▶ _TASK OBJECTIVE_: Which of the lines in the data mention the string "NORTH"? List them all.

▶ _DATA RECORDS_:
=== Begin Enclosure ===

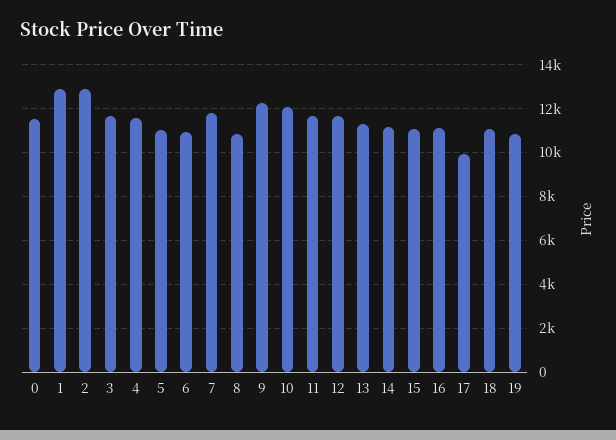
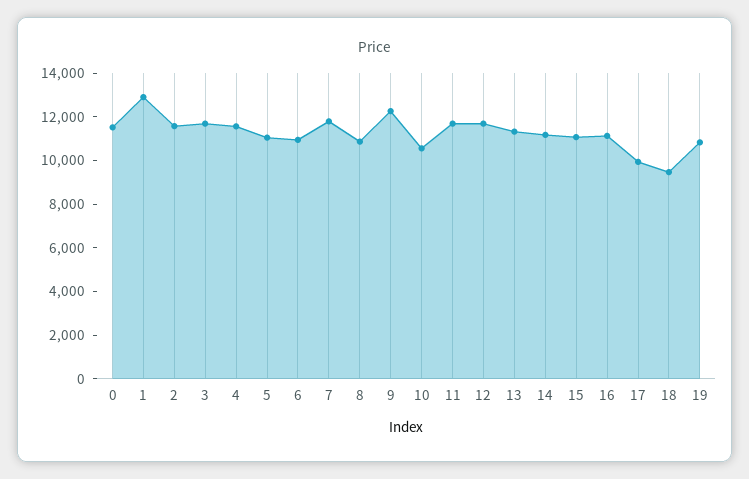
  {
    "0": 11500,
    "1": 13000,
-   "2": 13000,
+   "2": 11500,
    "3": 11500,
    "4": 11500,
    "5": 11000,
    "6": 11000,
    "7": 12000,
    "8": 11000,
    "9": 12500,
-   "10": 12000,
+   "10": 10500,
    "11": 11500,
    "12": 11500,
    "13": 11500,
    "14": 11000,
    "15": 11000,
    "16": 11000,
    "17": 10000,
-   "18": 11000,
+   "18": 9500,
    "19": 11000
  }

=== End Enclosure ===
=== Begin Enclosure ===

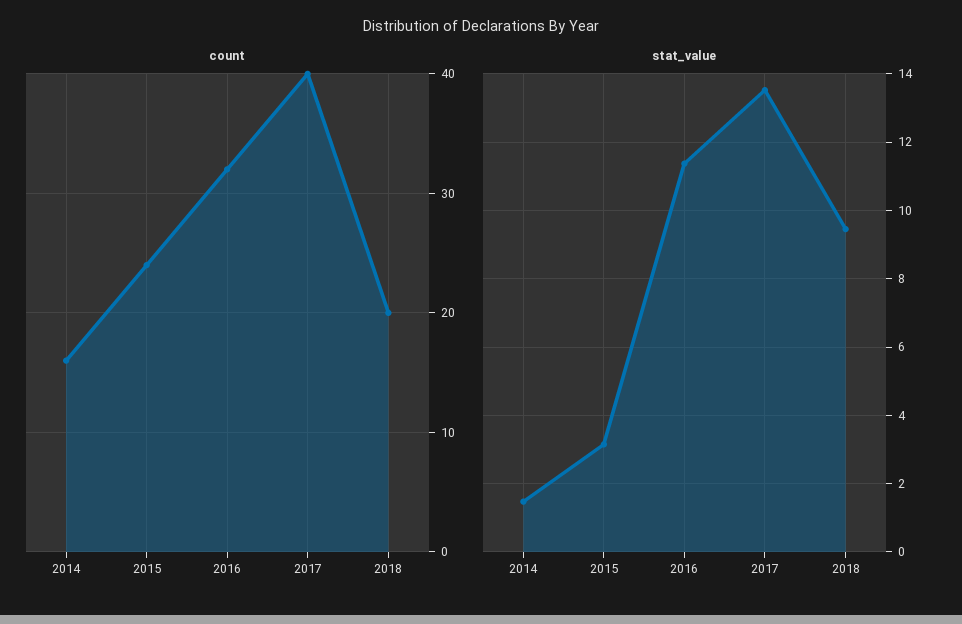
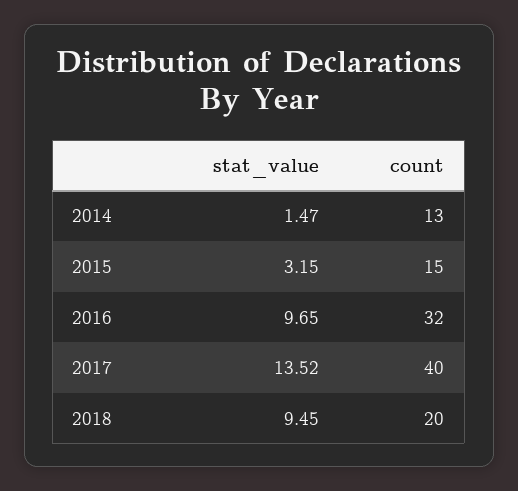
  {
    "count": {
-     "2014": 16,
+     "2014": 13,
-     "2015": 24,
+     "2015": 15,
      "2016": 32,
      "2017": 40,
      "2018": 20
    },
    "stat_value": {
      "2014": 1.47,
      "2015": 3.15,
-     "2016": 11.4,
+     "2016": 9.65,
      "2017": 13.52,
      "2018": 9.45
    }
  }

=== End Enclosure ===
=== Begin Enclosure ===

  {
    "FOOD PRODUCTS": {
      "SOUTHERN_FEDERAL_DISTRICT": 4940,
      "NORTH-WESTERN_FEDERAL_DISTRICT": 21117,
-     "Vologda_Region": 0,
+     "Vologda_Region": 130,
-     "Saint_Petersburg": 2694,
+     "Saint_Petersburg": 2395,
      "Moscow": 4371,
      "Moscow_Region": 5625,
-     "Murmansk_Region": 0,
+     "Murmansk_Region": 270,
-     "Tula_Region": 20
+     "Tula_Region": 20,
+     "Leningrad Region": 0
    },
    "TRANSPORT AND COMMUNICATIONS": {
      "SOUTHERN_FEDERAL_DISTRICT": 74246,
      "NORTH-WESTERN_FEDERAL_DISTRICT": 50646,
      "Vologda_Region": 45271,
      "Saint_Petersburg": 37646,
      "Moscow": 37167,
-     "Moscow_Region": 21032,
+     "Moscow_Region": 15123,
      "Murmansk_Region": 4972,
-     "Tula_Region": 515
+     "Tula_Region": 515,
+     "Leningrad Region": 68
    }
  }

=== End Enclosure ===

▶ _SOLUTION FOR THIS EXERCISE_:
      "NORTH-WESTERN_FEDERAL_DISTRICT": 21117,
      "NORTH-WESTERN_FEDERAL_DISTRICT": 50646,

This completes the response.